Extract:
The median funding level of the plans was 86 percent at the end of 2013, a vast improvement from the 68 percent median in the wake of the 2008 financial crisis.
By 2013, 57 percent of plans were designated to be in the "green zone" status, the metric established under the Pension Protection Act of 2016 for the best-funded plans. Plans in the green zone have a funded status greater than 80 percent. Only 34 percent of plans held green zone status in 2009.
Still, challenges remain going forward even for the better-funded plans.
In 2004, the median ratio of active participants to retirees in all multiemployer plans was one-to-one. By 2013, the median ratio had shifted dramatically, to six active participants for every 10 retirees.
"The higher investment returns and increased funding levels of plans are good signs, but plans on the whole are becoming more mature," said Jason Russell, a consultant with Horizon Actuarial Services. "When you look at demographics and net cash flows, it's clear that plans are aging and tilting toward more inactive versus active members."

Work task: Write the next part of the passage on multiemployer pension plan funding, picking up after its last sentence. The lines that come next have nothing to do with this.

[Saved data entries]
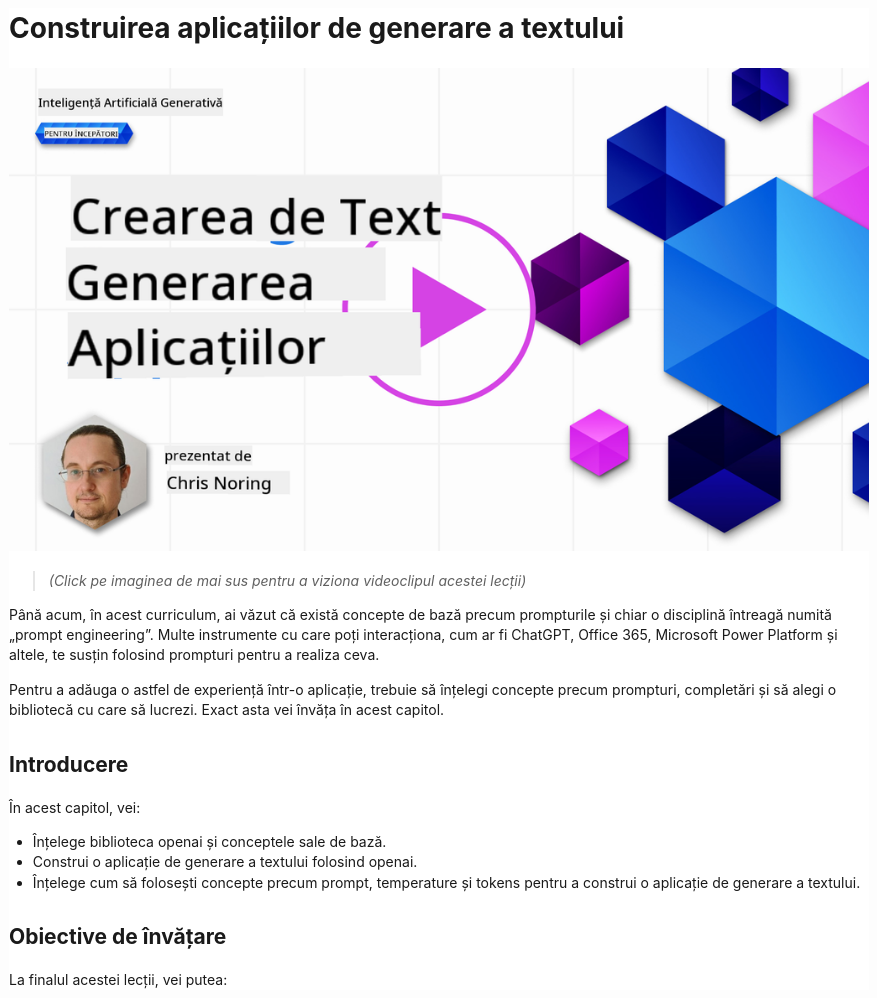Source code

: 
# Construirea aplicațiilor de generare a textului

[![Construirea aplicațiilor de generare a textului](../../../translated_images/06-lesson-banner.a5c629f990a636c852353c5533f1a6a218ece579005e91f96339d508d9cf8f47.ro.png)](https://aka.ms/gen-ai-lesson6-gh?WT.mc_id=academic-105485-koreyst)

> _(Click pe imaginea de mai sus pentru a viziona videoclipul acestei lecții)_

Până acum, în acest curriculum, ai văzut că există concepte de bază precum prompturile și chiar o disciplină întreagă numită „prompt engineering”. Multe instrumente cu care poți interacționa, cum ar fi ChatGPT, Office 365, Microsoft Power Platform și altele, te susțin folosind prompturi pentru a realiza ceva.

Pentru a adăuga o astfel de experiență într-o aplicație, trebuie să înțelegi concepte precum prompturi, completări și să alegi o bibliotecă cu care să lucrezi. Exact asta vei învăța în acest capitol.

## Introducere

În acest capitol, vei:

- Înțelege biblioteca openai și conceptele sale de bază.
- Construi o aplicație de generare a textului folosind openai.
- Înțelege cum să folosești concepte precum prompt, temperature și tokens pentru a construi o aplicație de generare a textului.

## Obiective de învățare

La finalul acestei lecții, vei putea:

Result of this exercise:
That demographic sea change will force trustees to reevaluate funding and investment strategies, as it will be difficult to maintain and improve funding levels simply by increasing contributions, explained Russell in a statement.
By the end of 2013, there were also 1,132 multiemployer defined contribution plans, 80 percent of which were offered in tandem with defined benefit plans.
That DC plans held $120 billion in assets and covered more than 3.7 million participants, the study said.